Elon Musk had said something that really stuck with me about resource allocation. In essence: beyond a certain level of wealth, money is no longer about consumption—it’s about capital allocation.
That sentence changes everything.
Economics, at its core, is just an allocation problem. You have finite resources and infinite uses. Who decides where what goes?
Imagine a school playground. 100 kids, packs of Pokémon cards handed out at random. You let it play out. Very quickly, an order emerges. The good players accumulate rare cards, the collectors sort, the negotiators strike deals. No one planned it. And yet every card ends up in the hands of the one who gets the most value from it. The system maximizes the total happiness of the playground. That’s the invisible hand.
Now bring in the teacher. She finds it unfair. Leo has 50 cards, Tom has 3. She confiscates, redistributes, enforces equality. Three immediate effects. The good players stop playing—what’s the point. The bad ones have no reason to improve; they’ll get their share anyway. Trades collapse. The playground is equal, and dead. She maximized equality, she destroyed happiness.
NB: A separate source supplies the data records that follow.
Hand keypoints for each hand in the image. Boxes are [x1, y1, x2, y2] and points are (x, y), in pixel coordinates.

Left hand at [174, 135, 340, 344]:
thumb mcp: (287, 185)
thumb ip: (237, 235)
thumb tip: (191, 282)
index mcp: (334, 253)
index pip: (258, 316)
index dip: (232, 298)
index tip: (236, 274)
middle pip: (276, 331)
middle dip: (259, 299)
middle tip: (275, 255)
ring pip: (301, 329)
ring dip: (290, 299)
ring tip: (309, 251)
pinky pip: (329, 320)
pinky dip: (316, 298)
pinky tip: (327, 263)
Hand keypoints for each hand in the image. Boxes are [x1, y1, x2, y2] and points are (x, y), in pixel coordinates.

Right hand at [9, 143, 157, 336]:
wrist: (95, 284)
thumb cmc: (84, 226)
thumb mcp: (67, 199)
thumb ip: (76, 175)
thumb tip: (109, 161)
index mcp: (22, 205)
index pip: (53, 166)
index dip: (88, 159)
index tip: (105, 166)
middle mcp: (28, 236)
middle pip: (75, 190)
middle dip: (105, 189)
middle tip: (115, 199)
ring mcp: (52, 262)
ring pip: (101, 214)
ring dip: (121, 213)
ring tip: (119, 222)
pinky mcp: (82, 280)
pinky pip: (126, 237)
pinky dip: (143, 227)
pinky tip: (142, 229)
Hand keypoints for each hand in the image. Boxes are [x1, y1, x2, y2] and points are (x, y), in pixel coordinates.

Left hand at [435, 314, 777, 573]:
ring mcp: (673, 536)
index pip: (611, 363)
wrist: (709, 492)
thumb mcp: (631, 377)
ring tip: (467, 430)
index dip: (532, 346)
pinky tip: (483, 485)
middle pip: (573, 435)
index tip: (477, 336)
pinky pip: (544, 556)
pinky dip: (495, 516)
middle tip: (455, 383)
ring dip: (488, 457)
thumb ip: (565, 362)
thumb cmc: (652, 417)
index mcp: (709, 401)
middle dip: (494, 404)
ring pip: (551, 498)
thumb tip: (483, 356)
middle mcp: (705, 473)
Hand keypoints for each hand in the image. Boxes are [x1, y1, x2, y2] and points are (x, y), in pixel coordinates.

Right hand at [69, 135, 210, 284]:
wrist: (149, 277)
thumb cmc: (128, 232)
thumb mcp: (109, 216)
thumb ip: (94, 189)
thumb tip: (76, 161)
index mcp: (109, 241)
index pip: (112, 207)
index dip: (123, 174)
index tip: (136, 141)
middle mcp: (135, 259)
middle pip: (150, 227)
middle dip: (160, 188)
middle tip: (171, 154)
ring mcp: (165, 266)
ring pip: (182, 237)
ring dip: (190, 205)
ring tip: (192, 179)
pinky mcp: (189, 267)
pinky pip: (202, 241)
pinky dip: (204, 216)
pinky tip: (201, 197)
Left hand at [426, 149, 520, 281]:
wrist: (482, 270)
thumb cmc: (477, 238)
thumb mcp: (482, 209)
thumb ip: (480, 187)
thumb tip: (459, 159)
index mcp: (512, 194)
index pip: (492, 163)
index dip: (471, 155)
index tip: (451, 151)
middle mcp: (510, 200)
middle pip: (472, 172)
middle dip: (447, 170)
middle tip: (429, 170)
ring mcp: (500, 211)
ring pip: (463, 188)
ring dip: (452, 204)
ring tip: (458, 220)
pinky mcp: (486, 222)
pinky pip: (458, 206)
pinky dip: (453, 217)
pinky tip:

The teacher’s problem is that she can’t have the information the playground had collectively. That’s Mises’ economic calculation problem, formulated in 1920. The USSR tried to solve it for 70 years with the Gosplan. Result: shortages, lines, collapse. Not because the Soviets were stupid, because the problem is mathematically unsolvable in centralized mode.
When Musk has 200 billion, he doesn’t consume it—he allocates it. SpaceX, Starlink, Neuralink, xAI. Every dollar is a bet on the future. And he has a track record. PayPal, Tesla, SpaceX. He’s demonstrated he knows how to spot massive problems and allocate resources to them with spectacular returns.
The state has a track record too. Hospitals collapsing, education declining, debt exploding, public services degrading despite constantly rising budgets. The market identifies good allocators; politics identifies good communicators.
Profit isn’t an end goal—it’s a signal. It says: you’ve allocated scarce resources to a use that people value enough to pay for. The bigger the profit, the greater the value created. When Starlink turns profitable, it means millions of people in rural areas finally have internet. When a ministry runs a deficit, it means it’s consuming more than it produces. One creates, the other destroys, and we call that redistribution.
In our societies, there are two categories of actors. Entrepreneurs and bureaucrats. The entrepreneur takes personal risk to spot a problem, mobilize resources, create a solution. If he’s wrong, he loses. If he’s right, his customers win, his employees win, his suppliers win, the state collects taxes. He’s the basic cell of human progress.
The bureaucrat takes no personal risk. His salary is guaranteed. At best, he maintains an existing rent. At worst, he destroys it through overregulation, forced bad allocation, perverse incentives that discourage those who produce. But in no case does he create.
Look at the last 50 years. iPhone, civilian internet, SpaceX, Tesla, Google, Amazon, Stripe, mRNA, ChatGPT. All private inventions, driven by entrepreneurs, funded by venture capital. Not a single ministry has invented anything that’s changed your daily life.
France has become the world’s laboratory for bureaucratic drift. 57% of GDP in public spending, an absolute record. A sprawling administration, a tax system that penalizes wealth creation. Result: falling behind the United States, Germany, Switzerland. Brain drain. Deindustrialization. Exploding debt.
And the worst part is that bad allocation self-reinforces. The more the state takes, the less entrepreneurs create. The less they create, the less tax base there is. The more the state borrows and taxes. Perfect negative feedback loop. The teacher thinks she’s helping, and every year the playground produces less.
In our societies, it’s always the entrepreneurs who advance civilization. Bureaucrats, at best, maintain a rent; at worst, they destroy it. No society has ever progressed by taxing its creators to subsidize its managers.
The question is never who has how much. It’s who allocates the next unit of resource best to maximize humanity’s future. The answer hasn’t changed in 200 years. It’s not the civil servants.